1. CPC (cost per click)
The CPC (cost per click) commission model is one of the oldest on the Internet.
When Google decided to launch Google AdWords on October 23, 2000, this commission model became widely used in the world. Together with Google AdWords, Google launched the Google Adsense program, which is nothing more or nothing less than an affiliate program that pays per click on text or image ads.
With CPC, the affiliate receives a fixed or variable amount each time the advertising banner or text link receives a click from a user. This model has the advantage that the affiliate is not dependent on the final result, i.e. the user buying the product, but has the disadvantage of being a difficult model to scale since earning a lot of money would require hundreds of thousands of clicks.
2. CPM (cost per thousand impressions)
The commission per thousand impressions model was widely spread when the internet reached the general public. In this commission model, the affiliate received a fixed amount for every thousand impressions of an advertising banner, regardless of whether the user clicked on the banner or not. Logically, in the 80’s and ‘90s, the number of clicks on advertising banners was very high, with click-through rates reaching 96%, which invariably made most users click on ads.
This model started to be used in practically all major portals and media, which sold their advertising spaces in the CPM model to their advertisers, because they considered that the user who browsed their sites was already being impacted by these ads, simply by viewing them, even if he did not click. Even today, the value of CPM is used in advertising platforms like Facebook and Google AdWords and is an extremely important metric for performance and cost analysis. Moreover, it is impossible to define the click rate (CTR) of an ad without taking into account the number of impressions of it.
3. CPA (cost per action)
The commission-per-action model, much known as the CPA commission model, is one of the most popular and effective commission models in affiliate marketing. In this model, the affiliate only receives their commission when the user clicks on the banner or link and performs a specific action, which may be the completion of a form, the purchase of a product, or any other action.
Generally speaking, the CPA model is associated with the purchase of products, in which the producer shares a fixed commission value for the generation of sales of the product. This model is one of the best paying models, and several affiliate programs are offering very high CPA values, with commissions reaching $800 in CPA.
4. CPS (cost per sale)
The sales commission model is widely used in e-commerces affiliate programs, it means that once the publishers made a sale of the advertiser’s product, they will receive a commission based on the percentage of the sales or a fixed amount already determined before.
For those who work with affiliate marketing, this commission model is very interesting, because you receive a commission on all purchases that the user makes during your session after clicking on your advertising banner or your affiliate link.
5. CPL (Cost per lead)
The CPL model is extremely used in B2B businesses, where the objective is to capture contacts from potential new customers. In this commission model, as a rule, the affiliate receives a fixed amount for each lead generated. This model is also widely used in mobile applications, which pays a fixed commission to each lead generated in its application.

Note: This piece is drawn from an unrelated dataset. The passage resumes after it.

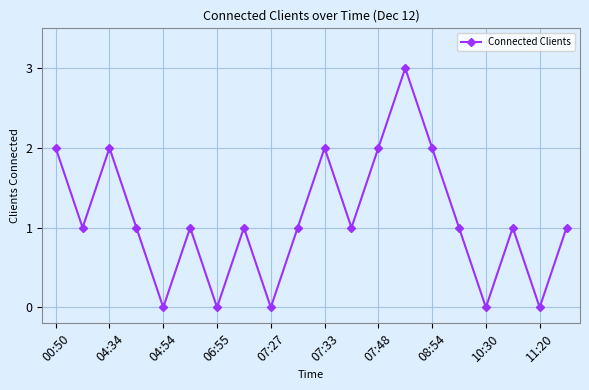

What is the difference between the maximum and minimum values?

3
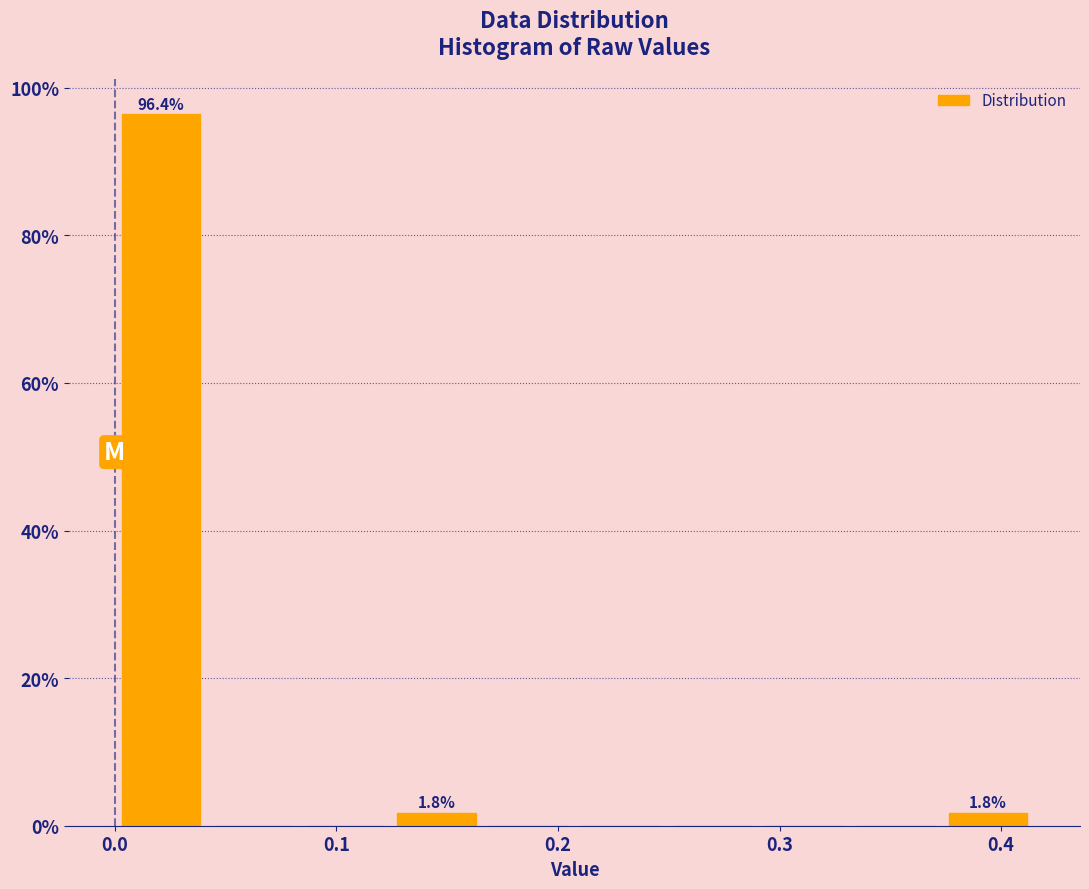

Over which range of the x-axis is the bar tallest?

0.00 to 0.04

Other examples for a commission model by leads would be recruiting companies that are looking for professionals to fill a certain job vacancy, companies that are looking for more budget requests, companies that intend to generate more registrations in the Trial version of their software, etc. In all these cases, the affiliate receives a fixed commission for generating this lead, regardless of whether this lead becomes a client or not.
6. CPI (cost per install)
The CPI commission model only appeared when smartphones and mobile applications began to emerge. It is a commission model focused on mobile traffic, in which the affiliate receives a fixed commission for generating installations of a particular application. There are several companies dedicated to this niche market, with dozens of different application offerings and in different areas, which the affiliate can promote in its mobile traffic.
The objective of this type of commission model is to generate the installation of the application on the user’s smartphone, even if the user uses this application or not. The affiliate receives a commission for the installation and not for the use of the application.
7. CPE (Cost Per Engagement)
The Cost Per Engagement commission model, known as well as CPE, is a model based on how the users engage with the application or ads. It is really common for incentive traffic to run campaigns based on engagement, such as “reach level 5” from a game or “sign up for a music subscription”. The fee is based on a how many users will perform a certain action.
8. RevShare (Revenue Sharing)
The Revenue Sharing model, better known as RevShare, is a commission model in which the affiliate receives a percentage commission on the acquisitions made by users. This model is extremely used in sports betting sites, porn sites, relationships, stock investments, forex, etc.
This commission model is extremely interesting because it is recurring, that is, when the affiliate generates a user for a relationship site and that user purchases a subscription. Whenever he renews the subscription, the affiliate receives his commission. When the user cancels the subscription, the affiliate no longer receives their commission.